Est-ce suffisant pour passer un bon moment ? Si on s'intéresse à l'écriture, sans doute. Mais les indices et les rebondissements du film de Julius Onah ne le rendent pas impardonnable pour autant. S’essoufflant dans un dernier acte un peu confus où les personnages disparaissent dans les faits ou par manque d'attention, The Cloverfield Paradox aurait gagné à soigner son final, qui hésite entre grand spectacle et résolution intimiste. Il faut dire que tout le film oscille entre les deux approches, mais ne parvient pas à incarner les enjeux énormes qui pèsent sur ses épaules (malgré un casting plutôt talentueux) comme il n'ose pas aller plus loin encore dans ses concepts les plus délirants ou les plus inquiétants.
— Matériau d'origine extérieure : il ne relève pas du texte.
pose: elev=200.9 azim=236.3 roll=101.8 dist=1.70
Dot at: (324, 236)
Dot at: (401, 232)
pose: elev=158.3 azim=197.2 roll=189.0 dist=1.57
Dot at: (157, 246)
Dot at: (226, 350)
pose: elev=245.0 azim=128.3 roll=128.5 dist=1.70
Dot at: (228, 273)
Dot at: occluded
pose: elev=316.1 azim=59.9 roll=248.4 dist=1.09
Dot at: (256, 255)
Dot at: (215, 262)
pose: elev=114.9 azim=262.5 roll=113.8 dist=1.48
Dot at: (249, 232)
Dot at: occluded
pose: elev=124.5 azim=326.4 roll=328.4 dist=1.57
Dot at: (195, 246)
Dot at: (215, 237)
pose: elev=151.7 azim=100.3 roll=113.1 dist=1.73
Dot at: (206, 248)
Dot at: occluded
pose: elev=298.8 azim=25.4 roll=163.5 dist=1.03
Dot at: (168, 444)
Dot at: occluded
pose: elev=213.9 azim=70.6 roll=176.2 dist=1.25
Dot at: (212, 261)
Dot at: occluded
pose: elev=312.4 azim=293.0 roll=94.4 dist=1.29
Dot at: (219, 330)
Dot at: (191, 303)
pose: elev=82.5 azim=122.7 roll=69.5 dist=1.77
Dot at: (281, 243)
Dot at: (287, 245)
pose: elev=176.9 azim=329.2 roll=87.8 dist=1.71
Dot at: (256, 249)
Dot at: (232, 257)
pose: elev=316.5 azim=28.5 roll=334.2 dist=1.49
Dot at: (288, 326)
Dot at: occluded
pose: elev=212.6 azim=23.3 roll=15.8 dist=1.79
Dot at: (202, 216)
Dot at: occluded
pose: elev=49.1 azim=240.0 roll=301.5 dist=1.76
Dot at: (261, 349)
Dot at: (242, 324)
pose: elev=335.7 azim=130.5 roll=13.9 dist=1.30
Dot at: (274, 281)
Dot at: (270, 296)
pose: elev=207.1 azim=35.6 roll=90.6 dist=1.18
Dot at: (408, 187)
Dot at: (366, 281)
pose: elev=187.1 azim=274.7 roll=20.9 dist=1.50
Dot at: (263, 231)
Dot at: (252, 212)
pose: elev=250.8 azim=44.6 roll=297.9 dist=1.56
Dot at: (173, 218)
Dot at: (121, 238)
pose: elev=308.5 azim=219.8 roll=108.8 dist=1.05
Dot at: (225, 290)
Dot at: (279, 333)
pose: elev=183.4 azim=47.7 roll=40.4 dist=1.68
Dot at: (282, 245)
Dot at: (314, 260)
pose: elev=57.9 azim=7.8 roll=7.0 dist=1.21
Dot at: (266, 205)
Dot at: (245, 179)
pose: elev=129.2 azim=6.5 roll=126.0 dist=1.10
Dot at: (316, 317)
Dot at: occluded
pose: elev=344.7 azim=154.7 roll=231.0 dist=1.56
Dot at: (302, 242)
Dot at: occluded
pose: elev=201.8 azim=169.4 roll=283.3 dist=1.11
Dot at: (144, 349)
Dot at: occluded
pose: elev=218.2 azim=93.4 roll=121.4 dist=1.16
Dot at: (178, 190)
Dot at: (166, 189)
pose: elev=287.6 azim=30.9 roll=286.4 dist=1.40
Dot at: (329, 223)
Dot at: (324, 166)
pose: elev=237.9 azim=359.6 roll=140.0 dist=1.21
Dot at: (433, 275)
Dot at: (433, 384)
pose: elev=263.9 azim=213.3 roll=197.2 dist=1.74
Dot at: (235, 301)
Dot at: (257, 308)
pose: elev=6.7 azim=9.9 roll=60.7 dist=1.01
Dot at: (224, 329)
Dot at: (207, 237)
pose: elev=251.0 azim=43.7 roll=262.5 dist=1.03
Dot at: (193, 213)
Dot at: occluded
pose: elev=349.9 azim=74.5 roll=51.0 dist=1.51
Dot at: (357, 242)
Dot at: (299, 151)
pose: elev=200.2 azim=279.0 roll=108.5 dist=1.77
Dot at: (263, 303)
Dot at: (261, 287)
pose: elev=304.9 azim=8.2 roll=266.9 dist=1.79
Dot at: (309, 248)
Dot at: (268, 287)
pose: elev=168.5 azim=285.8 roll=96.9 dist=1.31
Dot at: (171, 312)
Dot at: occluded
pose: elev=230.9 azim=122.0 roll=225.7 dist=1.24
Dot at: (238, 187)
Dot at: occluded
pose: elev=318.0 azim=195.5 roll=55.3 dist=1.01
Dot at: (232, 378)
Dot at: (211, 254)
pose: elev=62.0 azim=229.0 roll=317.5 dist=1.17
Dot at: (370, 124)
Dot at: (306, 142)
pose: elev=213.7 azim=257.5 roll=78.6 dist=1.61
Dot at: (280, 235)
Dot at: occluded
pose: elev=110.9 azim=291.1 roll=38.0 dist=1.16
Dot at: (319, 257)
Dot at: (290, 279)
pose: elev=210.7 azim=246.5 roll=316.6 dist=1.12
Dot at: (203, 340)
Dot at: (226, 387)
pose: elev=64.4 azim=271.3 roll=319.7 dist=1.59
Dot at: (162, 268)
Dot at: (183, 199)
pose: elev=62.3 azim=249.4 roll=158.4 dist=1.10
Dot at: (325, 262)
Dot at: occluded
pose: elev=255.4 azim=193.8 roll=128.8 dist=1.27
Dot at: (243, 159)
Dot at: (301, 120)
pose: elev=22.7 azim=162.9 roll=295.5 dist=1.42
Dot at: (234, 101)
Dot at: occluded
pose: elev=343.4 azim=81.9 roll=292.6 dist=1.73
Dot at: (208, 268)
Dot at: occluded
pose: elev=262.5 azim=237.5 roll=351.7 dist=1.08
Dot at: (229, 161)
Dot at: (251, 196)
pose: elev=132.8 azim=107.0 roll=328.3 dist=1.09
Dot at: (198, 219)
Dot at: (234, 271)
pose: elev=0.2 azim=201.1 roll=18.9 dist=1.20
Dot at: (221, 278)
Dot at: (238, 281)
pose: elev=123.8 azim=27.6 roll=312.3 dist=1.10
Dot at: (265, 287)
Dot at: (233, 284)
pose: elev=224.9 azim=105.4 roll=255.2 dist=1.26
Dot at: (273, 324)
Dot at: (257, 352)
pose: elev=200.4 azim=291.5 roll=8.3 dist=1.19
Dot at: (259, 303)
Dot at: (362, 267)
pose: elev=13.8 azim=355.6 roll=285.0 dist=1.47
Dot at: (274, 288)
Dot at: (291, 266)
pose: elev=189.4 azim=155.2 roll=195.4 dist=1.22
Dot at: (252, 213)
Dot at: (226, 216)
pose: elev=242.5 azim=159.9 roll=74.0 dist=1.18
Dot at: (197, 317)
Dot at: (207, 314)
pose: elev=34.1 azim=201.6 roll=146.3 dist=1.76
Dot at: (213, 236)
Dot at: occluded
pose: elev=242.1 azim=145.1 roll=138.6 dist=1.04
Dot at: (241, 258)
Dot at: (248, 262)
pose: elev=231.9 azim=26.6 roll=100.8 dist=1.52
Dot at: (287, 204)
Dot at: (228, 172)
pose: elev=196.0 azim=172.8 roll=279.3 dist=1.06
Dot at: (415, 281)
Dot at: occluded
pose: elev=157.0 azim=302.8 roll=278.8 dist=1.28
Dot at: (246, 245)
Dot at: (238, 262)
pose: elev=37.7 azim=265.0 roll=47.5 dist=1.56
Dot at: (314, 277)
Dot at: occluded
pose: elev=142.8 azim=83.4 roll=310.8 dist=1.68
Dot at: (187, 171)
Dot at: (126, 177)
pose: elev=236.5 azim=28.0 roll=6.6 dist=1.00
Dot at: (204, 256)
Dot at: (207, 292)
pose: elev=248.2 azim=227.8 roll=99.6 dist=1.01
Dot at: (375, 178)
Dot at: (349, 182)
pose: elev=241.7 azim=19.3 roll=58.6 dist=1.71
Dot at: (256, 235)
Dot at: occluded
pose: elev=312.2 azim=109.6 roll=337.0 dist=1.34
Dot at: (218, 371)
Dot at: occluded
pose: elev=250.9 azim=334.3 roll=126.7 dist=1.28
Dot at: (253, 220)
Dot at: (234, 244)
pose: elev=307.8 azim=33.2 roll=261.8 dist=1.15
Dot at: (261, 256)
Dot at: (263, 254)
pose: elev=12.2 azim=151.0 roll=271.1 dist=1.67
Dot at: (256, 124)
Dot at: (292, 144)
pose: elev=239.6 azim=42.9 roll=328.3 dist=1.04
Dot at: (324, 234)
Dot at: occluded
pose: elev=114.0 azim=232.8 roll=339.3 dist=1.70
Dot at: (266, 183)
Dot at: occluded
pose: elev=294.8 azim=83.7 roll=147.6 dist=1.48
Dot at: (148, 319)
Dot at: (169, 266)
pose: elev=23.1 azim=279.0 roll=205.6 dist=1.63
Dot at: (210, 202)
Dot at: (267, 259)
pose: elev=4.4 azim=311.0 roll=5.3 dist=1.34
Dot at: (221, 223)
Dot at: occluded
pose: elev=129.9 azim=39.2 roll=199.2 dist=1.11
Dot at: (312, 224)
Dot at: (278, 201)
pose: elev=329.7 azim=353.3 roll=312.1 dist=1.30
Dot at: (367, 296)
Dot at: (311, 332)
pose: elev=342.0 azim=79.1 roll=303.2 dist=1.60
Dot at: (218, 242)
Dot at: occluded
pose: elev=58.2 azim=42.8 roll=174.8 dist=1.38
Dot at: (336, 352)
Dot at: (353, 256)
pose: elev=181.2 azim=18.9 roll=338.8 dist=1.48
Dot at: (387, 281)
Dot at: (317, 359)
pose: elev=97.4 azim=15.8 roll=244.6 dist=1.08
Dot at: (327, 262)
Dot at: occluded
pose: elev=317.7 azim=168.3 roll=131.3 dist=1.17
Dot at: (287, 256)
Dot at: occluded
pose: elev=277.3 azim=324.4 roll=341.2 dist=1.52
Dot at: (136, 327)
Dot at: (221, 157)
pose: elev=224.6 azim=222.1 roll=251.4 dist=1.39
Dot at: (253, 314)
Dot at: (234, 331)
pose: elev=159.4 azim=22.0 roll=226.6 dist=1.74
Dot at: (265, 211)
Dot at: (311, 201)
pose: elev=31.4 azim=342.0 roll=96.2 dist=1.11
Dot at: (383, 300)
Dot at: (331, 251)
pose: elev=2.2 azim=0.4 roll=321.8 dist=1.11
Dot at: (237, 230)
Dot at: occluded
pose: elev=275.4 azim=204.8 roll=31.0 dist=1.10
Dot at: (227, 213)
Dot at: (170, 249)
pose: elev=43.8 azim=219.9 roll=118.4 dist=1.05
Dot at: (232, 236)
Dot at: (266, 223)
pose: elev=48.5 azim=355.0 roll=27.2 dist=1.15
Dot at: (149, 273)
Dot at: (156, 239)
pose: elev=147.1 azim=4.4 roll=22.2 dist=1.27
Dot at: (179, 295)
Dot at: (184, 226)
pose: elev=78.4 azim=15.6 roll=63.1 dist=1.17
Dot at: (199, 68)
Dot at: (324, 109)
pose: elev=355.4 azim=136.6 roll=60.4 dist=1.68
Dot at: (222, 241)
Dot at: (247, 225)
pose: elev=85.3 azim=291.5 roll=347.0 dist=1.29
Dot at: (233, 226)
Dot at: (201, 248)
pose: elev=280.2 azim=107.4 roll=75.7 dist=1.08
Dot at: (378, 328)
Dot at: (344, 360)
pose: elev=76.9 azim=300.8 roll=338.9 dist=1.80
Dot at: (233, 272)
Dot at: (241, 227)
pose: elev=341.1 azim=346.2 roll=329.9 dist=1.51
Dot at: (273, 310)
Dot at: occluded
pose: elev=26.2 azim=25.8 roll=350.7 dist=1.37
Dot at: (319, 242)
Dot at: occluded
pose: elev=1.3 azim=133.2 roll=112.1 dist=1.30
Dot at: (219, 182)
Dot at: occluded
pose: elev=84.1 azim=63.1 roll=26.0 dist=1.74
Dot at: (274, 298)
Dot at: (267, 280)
Prise entre l'attraction d'enjeux énormes, qui pourraient être traités par un casting varié et de qualité (Gugu Mbatha-Raw, Daniel Brühl) et la gravité de concepts assez nouveaux pour surprendre, mais pas assez radicaux pour frapper, la station Cloverfield trouve un certain équilibre. Celui d'une moyenne production de Science-Fiction qui tente et essaie timidement, mais avec une certaine sincérité. Visuellement réussi, The Cloverfield Paradox aurait dû soigner son scénario avant de se soucier de la narration globale de la licence, mais à défaut, il nous propose une virée très agréable dans l'espace, qui devrait satisfaire tous les fouineurs et amateurs de theory crafting. Un résultat appréciable qui attérit au milieu de ce qui pourrait devenir un véritable eden créatif pour les réalisateurs de demain.